Antonioni, numa mesma linha de raciocínio, foi sempre um cineasta, um artista, aberto à novidade e ao que está na moda. Nesta trilogia ele interpenetra o cinema e o “nouveau roman”, como mais tarde irá assumir o digital (“O Mistério de Oberwald”), como noutras obras se deixara contaminar pela estética psicadélica (em “Blow Up” e sobretudo em “Zabriskie Point”), como tentará compreender o fenómeno da contracultura (em “Zabriskie Point”), como viajará até à China (em “Chung Kuo”), como investirá num erotismo de anos 80 (em “Identificação de uma Mulher), etc.

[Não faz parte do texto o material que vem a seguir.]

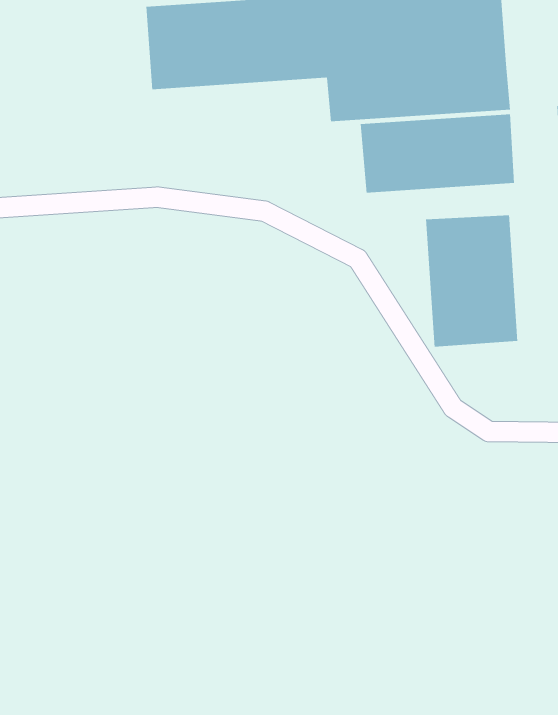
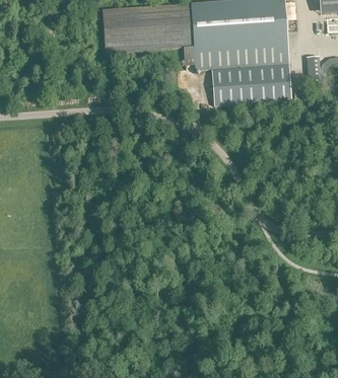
building: [426,215,518,348] -> none

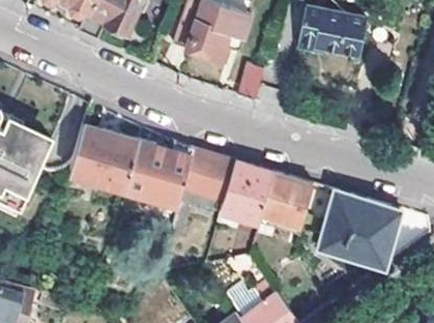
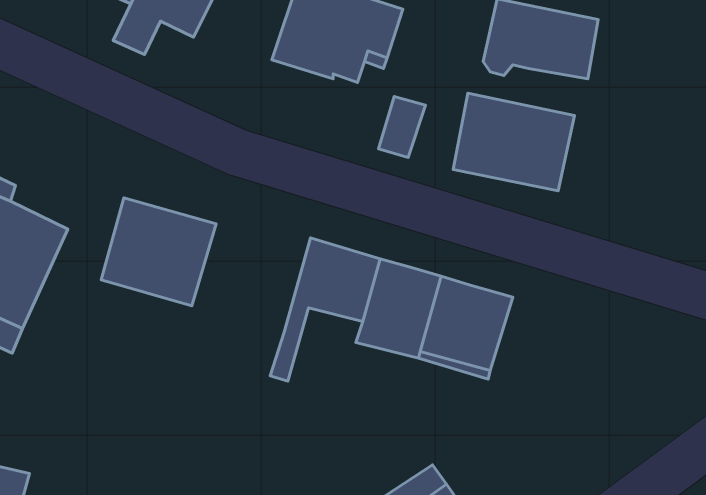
building: none -> [453,93,574,191]
building: [123,143,194,207] -> none
building: [318,192,400,266] -> none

De resto, “A Noite” é uma brilhante obra de arte, onde planos e movimentos de câmara existem pela necessidade íntima dos acontecimentos que retratam e das intenções do autor que os comenta. Tudo se enquadra de forma a tornar clara uma frase citada no filme: “a democracia é a forma de aceitar as coisas como elas são”. Ao que Giovanni contrapõe que o escritor que tal afirmou o disse com ironia e não como o que nessa altura era aceite como verdade. Logo, para Antonioni a democracia seria, muito pelo contrário, e sem ironia, “a forma de alterar as coisas”.

A NOITE
Título original: La Notte

Realização: Michelangelo Antonioni (Itália, França, 1961); Argumento: Michelangelo Antonioni, Ennio Flaiano, Tonino Guerra; Produção: Emanuele Cassuto; Música: Giorgio Gaslini; Fotografia (p/b): Gianni Di Venanzo; Montagem: Eraldo Da Roma; Design de produção: Piero Zuffi; Maquilhagem: Micheline Chaperon, Franco Freda, Simone Knapp, Amalia Paoletti; Direcção de produção: Roberto Cocco, Paolo Frascá; Assistentes de realização: Franco Indovina, Berto Pelosso; Som: Claudio Maielli; Companhias de produção: Nepi Film, Silver Films, Sofitedip; Intérpretes: Marcello Mastroianni (Giovanni Pontano), Jeanne Moreau (Lidia), Monica Vitti (Valentina Gherardini), Bernhard Wicki (Tommaso Garani), Rosy Mazzacurati (Rosy), Maria Pia Luzi (uma convidada), Guido A. Marsan (Fanti), Vittorio Bertolini, Vincenzo Corbella (Mr. Gherardini), Ugo Fortunati (Cesarino), Gitt Magrini (Signora Gherardini), Giorgio Negro (Roberto), Odile Jean, Valentino Bompiani, Roberto Danesi, Umberto Eco, Giansiro Ferrata, Giorgio Gaslin, Alceo Guatelli, Ottiero Ottieri, Salvatore Quasimodo, Ettore Univelli, Eraldo Volonte, etc. Duração: 117 minutos; Classificação etária: M/17 anos (na estreia em salas de cinema); M/ 12 anos (em DVD); Distribuição em Portugal: Costa do Castelo Filmes; Estreia em Portugal: 16 de Julho de 1964 (Cinema S. Jorge).